Angie wasn’t grinning but the dolphin was. The damn thing distracted him more than her bikini wax. She took another sip of water and a dribble escaped down her chin. He knew he was supposed to lick it off. She tried to put a smile in her eyes, but he read only a hint of fear and impatience.
Then he knew she was trying to humanize the old man. Make him seem less hard, even a touch loving. And weak. Not invulnerable. She’d over-played her hand but he didn’t want her to realize it. Angie was ready for the next thing and had to make some kind of a move in order to get out. Now that the score hadn’t gone down, she was ready to cut free of Jonah.
And she wanted Chase to kill him.
It made him realize how imposing Jonah still was. Here was a woman who laid him, saw him go naked into the shower, slept beside him. Who could press her.25 to his head at any time she liked if only she could overcome her terror that he might wake up at that exact moment. And she still couldn’t do it. Which is what had saved her so far.
“He loves you, you know,” she told him.
“Sure,” Chase said.
“In his own way. In the only way he knows how, being who he is. What he is.”
“Yeah,” he said, sounding like an idiot even to himself, which in this case was good. Maybe it would get her to underestimate him.
“You’re the only one he loves. Everyone else he destroys. More than you know.”
Where was she leading him? She was trying to drop subtle hints now so that later she would really have him hooked. What wasn’t he picking up on?
Chase tried to see it, wondering if he ever did pop Jonah, and Angie was right there beside him, how long would it take her before she put the Bernadelli in his ear and vented his brainpan? Would he make even ten seconds? No, five tops.
She said, “Don’t feel too upset about what happened over there.”
“What?”
“I can see it’s eating you up. He only did what you invited him here to do, right? What you couldn’t do yourself. It’s what you expected, isn’t it? What you were hoping for?”
He nodded because there was nothing else to do.
He had known. He must’ve known that when Jonah had turned away from Rosso and said, All right, but let’s wipe this place, the old man was lying. The old man had never conceded on anything, had never said all right. Chase hadn’t believed him about anything else, so how could he have trusted him about that?

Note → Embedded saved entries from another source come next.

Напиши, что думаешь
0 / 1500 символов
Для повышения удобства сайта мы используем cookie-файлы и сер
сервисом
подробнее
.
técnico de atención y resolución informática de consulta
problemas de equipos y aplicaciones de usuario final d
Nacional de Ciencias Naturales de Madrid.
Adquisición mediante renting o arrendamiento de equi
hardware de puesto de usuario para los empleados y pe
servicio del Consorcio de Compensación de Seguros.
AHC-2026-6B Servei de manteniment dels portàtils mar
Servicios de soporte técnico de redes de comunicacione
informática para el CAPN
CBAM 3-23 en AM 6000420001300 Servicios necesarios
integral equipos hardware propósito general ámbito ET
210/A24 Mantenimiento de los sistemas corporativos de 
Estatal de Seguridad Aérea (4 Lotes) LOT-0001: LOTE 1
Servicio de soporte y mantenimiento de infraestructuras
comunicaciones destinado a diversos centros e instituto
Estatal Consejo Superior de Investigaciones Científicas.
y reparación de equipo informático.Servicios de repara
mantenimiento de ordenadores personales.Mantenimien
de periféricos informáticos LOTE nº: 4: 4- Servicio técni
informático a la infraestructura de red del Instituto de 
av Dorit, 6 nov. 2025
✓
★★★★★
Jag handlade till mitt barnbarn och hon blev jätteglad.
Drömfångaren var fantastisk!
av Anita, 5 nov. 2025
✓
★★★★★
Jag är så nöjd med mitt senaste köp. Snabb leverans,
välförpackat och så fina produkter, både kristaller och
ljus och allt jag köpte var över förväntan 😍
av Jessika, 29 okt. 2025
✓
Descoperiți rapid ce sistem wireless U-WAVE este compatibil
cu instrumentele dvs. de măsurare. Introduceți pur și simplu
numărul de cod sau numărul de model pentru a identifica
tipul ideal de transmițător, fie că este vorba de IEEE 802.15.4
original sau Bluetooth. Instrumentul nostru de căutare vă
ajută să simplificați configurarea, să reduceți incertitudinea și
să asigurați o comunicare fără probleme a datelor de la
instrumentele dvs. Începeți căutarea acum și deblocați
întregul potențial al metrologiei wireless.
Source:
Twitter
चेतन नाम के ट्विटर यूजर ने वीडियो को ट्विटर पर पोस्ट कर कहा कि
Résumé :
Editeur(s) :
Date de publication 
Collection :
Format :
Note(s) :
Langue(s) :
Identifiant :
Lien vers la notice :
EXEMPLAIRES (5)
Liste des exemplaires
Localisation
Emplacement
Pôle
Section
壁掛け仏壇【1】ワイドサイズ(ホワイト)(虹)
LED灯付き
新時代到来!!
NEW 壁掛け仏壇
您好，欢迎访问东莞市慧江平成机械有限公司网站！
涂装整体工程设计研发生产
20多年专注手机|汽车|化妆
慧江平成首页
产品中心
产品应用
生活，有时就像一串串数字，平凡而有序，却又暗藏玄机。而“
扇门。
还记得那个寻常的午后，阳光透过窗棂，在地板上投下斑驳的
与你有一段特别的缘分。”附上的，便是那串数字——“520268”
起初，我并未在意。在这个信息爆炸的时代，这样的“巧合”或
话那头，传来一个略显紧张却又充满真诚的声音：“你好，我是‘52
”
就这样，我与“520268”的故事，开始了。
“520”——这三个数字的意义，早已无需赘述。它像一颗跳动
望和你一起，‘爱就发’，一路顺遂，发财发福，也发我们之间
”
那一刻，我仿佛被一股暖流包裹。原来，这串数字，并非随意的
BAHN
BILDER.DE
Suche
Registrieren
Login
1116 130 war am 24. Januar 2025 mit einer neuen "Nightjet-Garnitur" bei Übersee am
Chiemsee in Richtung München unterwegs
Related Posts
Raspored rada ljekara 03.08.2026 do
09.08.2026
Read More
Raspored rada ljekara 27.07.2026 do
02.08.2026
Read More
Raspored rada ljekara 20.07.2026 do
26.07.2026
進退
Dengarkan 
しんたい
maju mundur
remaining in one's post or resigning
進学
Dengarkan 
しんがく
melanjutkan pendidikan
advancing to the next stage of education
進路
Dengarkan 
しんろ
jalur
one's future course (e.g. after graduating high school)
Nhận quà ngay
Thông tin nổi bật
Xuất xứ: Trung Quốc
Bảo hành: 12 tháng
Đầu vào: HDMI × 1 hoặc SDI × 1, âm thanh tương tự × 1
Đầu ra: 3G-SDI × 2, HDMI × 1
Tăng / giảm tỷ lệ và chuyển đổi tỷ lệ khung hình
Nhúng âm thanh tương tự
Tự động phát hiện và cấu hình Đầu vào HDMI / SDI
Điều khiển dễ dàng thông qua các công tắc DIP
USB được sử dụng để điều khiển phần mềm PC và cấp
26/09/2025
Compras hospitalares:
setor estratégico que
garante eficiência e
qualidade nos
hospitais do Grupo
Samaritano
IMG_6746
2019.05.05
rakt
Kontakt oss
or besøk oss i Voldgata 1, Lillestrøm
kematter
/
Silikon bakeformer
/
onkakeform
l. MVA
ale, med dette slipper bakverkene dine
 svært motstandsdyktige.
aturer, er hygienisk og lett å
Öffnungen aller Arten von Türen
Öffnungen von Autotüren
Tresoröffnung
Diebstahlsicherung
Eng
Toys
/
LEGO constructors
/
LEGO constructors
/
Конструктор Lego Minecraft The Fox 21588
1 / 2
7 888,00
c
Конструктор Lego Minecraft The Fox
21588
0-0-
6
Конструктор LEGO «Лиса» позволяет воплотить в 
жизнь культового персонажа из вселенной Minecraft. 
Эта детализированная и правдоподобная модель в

Chase hadn’t. He’d known when Jonah had drawn the knife that there was no way the kid would ever be let go, no matter how dumb he was.
Chase was fast. He should’ve been able to reach his grandfather. But he hadn’t even tried.
“I can make you feel better,” she said, and eased toward him, her tits bouncing lightly, her body expectant. She tried smiling again and this time made it. She wet her lips. “Even if it’s only for a little while, I can make you feel good again.”
“No,” he told her, “you really can’t.”
L ila sat with his mother at the kitchen table. There were bagels and cream cheese. Steam rose from two coffee cups and wavered in the air.